The third win is for fraud prevention. The human-in-the-loop model enhances the ability of the system to respond to signals indicating potential document fraud.
For example, Ocrolus can dive deep into the guts of a document to determine whether someone has edited a field, such as an account number, balance, date, or contact information. It can even detect whether someone opened a document in editing software.
“We can tell when someone adds a font different from the one a financial institution typically uses to produce a document,” Snitkof said. “We can sometimes even identify an earlier version of a document embedded in the file before the fraudster did their evil magic.”
Expanded Access to Credit at a Lower Cost
At that point, the lender’s fraud analyst team can view the document in the Ocrolus dashboard.
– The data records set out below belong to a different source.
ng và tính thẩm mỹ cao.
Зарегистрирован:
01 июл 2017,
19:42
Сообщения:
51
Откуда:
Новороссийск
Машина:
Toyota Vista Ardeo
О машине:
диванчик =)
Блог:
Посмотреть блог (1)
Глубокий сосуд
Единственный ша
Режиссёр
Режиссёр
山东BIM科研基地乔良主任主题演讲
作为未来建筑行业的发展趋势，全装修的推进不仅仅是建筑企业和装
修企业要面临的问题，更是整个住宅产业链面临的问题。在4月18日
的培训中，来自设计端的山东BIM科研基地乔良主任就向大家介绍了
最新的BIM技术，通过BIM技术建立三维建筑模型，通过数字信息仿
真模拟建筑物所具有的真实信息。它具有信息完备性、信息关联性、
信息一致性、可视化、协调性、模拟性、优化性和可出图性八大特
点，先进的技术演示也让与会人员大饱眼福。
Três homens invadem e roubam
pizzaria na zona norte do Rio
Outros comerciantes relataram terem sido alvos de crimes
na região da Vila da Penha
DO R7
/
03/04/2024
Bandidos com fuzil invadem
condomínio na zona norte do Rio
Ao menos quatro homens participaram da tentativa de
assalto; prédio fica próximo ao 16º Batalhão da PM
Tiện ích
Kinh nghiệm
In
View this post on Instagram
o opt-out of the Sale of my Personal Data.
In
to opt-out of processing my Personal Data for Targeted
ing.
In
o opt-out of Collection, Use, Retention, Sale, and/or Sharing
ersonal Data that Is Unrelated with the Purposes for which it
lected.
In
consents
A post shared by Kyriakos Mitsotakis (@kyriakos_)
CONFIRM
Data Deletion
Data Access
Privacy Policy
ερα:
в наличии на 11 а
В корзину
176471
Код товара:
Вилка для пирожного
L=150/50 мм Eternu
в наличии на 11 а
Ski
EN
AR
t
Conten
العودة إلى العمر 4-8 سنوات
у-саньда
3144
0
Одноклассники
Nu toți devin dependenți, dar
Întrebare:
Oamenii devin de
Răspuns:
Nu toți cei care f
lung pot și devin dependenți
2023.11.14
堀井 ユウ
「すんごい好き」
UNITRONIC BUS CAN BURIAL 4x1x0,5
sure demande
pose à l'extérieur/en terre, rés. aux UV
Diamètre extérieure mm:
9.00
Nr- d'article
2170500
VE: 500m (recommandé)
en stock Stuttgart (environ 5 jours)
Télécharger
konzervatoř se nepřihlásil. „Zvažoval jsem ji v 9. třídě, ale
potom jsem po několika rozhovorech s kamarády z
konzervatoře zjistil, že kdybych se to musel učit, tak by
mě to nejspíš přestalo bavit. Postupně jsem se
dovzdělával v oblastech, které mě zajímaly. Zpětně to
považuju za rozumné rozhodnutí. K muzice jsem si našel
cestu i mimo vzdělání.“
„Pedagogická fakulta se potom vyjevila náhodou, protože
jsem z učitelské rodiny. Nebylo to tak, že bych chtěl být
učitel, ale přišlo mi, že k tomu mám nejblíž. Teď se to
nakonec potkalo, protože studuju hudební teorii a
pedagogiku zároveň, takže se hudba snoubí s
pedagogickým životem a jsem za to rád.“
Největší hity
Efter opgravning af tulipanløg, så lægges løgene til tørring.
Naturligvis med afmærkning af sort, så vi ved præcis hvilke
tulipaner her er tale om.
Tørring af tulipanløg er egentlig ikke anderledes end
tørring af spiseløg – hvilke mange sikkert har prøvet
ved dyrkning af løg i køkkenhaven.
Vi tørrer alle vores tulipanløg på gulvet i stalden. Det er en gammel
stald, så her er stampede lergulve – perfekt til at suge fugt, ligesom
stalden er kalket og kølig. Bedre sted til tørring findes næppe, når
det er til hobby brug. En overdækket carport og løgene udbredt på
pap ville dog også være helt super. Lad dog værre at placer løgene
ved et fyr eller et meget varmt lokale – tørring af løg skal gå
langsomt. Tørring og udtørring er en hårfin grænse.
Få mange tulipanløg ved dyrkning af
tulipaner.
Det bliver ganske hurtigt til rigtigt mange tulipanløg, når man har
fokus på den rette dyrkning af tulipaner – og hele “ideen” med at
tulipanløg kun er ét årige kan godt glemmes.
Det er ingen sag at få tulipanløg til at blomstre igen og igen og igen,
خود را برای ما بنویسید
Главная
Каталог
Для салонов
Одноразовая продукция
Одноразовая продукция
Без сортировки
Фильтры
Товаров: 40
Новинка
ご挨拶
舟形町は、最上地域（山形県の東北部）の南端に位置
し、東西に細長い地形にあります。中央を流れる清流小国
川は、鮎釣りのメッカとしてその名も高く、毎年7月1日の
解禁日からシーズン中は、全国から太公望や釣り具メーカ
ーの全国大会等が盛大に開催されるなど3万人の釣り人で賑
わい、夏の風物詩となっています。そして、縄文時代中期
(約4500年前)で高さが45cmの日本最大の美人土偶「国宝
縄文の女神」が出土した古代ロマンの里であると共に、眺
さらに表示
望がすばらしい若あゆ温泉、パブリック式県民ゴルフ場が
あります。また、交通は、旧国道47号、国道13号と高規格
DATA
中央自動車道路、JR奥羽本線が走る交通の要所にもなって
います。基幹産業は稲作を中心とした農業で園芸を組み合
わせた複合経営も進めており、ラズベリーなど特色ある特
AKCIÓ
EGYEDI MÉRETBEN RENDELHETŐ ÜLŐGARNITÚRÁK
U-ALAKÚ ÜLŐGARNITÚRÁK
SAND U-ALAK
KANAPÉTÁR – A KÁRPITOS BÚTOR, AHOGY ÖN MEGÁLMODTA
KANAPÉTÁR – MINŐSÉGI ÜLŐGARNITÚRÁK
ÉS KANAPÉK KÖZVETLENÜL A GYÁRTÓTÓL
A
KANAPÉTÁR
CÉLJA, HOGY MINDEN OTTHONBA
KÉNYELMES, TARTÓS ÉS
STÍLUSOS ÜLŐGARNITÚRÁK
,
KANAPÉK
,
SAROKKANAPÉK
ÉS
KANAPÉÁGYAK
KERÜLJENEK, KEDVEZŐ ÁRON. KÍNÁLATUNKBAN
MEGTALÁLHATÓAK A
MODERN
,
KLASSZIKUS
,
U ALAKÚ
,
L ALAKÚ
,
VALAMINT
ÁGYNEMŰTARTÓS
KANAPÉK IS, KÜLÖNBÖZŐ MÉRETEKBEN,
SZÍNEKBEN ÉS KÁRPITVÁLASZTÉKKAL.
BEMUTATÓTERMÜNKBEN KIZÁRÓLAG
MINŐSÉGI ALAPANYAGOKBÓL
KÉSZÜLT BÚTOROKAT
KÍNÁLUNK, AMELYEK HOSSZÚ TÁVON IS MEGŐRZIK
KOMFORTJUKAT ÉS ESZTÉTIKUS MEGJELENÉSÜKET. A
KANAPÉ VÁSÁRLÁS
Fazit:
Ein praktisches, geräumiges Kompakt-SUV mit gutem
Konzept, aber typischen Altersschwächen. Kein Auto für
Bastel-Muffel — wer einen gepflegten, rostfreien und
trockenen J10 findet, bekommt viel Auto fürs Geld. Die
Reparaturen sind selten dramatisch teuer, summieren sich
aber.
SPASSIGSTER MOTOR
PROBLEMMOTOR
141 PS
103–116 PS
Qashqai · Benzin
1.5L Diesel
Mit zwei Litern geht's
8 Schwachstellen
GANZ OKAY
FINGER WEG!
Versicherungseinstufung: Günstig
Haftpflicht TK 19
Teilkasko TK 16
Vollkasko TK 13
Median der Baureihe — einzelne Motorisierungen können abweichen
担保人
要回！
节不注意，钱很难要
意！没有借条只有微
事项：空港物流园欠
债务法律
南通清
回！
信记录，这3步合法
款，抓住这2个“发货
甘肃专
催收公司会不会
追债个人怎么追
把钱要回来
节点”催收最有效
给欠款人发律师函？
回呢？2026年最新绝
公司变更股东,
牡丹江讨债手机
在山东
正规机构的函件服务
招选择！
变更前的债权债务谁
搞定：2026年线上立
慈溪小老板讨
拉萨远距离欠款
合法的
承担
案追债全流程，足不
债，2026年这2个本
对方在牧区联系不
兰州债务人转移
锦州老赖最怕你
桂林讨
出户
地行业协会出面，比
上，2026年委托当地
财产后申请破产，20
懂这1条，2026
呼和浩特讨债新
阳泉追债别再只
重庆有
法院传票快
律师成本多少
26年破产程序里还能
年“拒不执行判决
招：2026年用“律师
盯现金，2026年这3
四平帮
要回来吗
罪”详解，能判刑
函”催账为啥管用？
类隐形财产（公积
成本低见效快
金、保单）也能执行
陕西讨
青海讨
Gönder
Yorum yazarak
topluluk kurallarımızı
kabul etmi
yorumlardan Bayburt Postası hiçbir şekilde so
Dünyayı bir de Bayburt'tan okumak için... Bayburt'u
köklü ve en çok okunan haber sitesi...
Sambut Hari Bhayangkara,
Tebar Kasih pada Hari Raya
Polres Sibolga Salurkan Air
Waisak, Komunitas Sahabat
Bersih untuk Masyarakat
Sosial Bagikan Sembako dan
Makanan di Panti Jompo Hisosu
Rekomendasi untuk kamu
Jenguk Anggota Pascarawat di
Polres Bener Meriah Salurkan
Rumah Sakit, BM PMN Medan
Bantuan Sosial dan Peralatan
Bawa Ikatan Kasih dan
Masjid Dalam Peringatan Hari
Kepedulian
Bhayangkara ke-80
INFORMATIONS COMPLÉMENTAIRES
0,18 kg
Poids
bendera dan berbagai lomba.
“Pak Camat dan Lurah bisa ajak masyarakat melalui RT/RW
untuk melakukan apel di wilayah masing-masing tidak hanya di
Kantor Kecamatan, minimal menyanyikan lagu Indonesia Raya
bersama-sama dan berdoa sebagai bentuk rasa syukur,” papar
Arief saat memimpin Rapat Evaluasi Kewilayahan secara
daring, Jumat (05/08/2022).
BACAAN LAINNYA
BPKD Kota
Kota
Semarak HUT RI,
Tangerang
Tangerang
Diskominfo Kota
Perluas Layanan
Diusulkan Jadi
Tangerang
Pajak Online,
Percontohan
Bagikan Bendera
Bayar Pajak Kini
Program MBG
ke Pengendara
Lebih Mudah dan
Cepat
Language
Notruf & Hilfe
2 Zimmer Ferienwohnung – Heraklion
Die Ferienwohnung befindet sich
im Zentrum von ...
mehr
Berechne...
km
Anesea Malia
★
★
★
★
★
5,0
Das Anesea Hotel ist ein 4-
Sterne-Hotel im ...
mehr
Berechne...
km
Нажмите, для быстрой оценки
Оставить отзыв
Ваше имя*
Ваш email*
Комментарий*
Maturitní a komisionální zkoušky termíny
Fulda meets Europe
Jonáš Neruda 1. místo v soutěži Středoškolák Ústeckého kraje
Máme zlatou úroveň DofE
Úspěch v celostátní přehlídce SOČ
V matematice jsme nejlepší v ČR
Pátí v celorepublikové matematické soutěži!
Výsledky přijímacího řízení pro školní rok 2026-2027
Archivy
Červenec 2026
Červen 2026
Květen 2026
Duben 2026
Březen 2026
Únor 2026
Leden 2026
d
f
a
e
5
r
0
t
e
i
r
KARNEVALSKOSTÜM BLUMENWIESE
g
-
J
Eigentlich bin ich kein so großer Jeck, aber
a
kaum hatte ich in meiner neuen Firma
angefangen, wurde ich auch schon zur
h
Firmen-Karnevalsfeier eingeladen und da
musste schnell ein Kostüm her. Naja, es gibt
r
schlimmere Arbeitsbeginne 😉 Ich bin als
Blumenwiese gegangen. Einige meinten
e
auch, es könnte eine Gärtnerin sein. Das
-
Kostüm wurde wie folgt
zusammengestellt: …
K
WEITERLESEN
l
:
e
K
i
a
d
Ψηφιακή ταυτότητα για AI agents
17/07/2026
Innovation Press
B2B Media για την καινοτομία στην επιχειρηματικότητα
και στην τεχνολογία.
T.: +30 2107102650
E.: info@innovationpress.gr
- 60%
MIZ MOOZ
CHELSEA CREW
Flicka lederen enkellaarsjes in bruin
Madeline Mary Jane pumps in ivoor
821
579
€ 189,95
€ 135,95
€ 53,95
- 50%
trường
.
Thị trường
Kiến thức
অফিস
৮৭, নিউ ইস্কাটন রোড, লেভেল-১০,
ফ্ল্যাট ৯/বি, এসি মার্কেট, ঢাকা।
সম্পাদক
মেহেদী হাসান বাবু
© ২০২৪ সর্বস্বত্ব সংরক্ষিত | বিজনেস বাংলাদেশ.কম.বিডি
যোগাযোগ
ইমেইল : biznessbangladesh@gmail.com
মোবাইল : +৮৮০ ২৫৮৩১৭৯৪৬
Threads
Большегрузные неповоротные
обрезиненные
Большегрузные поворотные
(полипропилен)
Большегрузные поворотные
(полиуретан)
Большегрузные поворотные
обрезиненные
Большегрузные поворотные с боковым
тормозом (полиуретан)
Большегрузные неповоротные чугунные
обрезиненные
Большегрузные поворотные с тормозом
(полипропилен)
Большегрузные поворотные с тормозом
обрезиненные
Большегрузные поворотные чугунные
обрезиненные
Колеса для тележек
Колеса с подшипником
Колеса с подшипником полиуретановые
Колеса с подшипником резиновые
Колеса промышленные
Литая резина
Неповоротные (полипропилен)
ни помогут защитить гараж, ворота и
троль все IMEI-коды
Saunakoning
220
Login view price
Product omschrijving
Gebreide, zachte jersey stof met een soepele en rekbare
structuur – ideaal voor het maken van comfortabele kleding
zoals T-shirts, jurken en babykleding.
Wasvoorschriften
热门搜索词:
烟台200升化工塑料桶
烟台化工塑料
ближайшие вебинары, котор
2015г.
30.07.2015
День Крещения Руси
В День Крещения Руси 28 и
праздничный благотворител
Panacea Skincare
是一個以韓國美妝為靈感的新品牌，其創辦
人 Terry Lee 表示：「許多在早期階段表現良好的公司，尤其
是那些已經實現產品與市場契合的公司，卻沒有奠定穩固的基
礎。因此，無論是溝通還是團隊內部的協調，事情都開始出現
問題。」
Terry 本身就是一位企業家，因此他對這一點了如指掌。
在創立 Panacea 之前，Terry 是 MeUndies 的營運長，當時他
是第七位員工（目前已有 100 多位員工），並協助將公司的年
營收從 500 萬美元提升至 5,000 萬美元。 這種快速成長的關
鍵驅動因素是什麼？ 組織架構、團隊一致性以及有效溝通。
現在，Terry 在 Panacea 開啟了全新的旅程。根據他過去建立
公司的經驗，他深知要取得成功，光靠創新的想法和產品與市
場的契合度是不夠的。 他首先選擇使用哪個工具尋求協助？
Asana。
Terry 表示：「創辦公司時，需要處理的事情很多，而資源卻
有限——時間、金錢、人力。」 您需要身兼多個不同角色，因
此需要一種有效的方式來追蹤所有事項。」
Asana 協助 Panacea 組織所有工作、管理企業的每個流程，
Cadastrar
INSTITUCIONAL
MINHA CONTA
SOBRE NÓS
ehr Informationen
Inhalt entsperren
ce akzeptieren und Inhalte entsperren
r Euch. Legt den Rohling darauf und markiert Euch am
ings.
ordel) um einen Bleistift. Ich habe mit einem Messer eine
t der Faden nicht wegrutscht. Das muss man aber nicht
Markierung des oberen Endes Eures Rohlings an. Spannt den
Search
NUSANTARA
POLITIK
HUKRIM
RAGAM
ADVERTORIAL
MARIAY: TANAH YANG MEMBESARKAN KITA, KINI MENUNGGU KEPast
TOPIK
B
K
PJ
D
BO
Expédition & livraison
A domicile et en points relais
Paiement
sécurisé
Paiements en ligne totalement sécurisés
Ocrolus highlights where it was tampered with to give the lender a sense of what the fraudster might have been up to.
It all adds up to saving time and money, which works as favorably for lenders as it does for other businesses. Ocrolus enables faster, more accurate lending decisions and corresponding bottom-line improvements.
Ocrolus customers learn the human element isn’t just a factor during the document classification stage. Given the dynamism of the financial marketplace, Ocrolus goes out of its way to communicate with customers and elicit product feedback for future iterations. A comprehensive support channel helps.
“The more customer input we receive, the better,” Snitkof said. “We have a great user-experience research function where we interview clients and prospects, watch them do their jobs, and seek to understand their pain points to tailor what we build to their use cases.”
The payoff at Ocrolus is more efficient mortgage underwriting, fewer bad loans, more right-sized credit lines, and more fraud identified. Ocrolus offers high-quality, trusted financial data and valuable insights to advance lending decision-making.
“That shows the value we’re creating as an ecosystem,” Snitkof said.
Evidence that it’s working includes a record number of new clients acquired in Q1 2023. Even in an uncertain market with higher interest rates and lower lending volume, the strongest and most thoughtful lenders invest in automation, scale, and better decision-making to manage risk and serve customers more effectively.
Lenders plug Ocrolus insights into their credit risk models to enhance the predictiveness and applicability of those models. They receive a much more accurate picture of the customer’s financial condition.
“The smart ones are taking the time to do that,” Snitkof said. “Lenders want to make good loans with a precise handle on the risk.”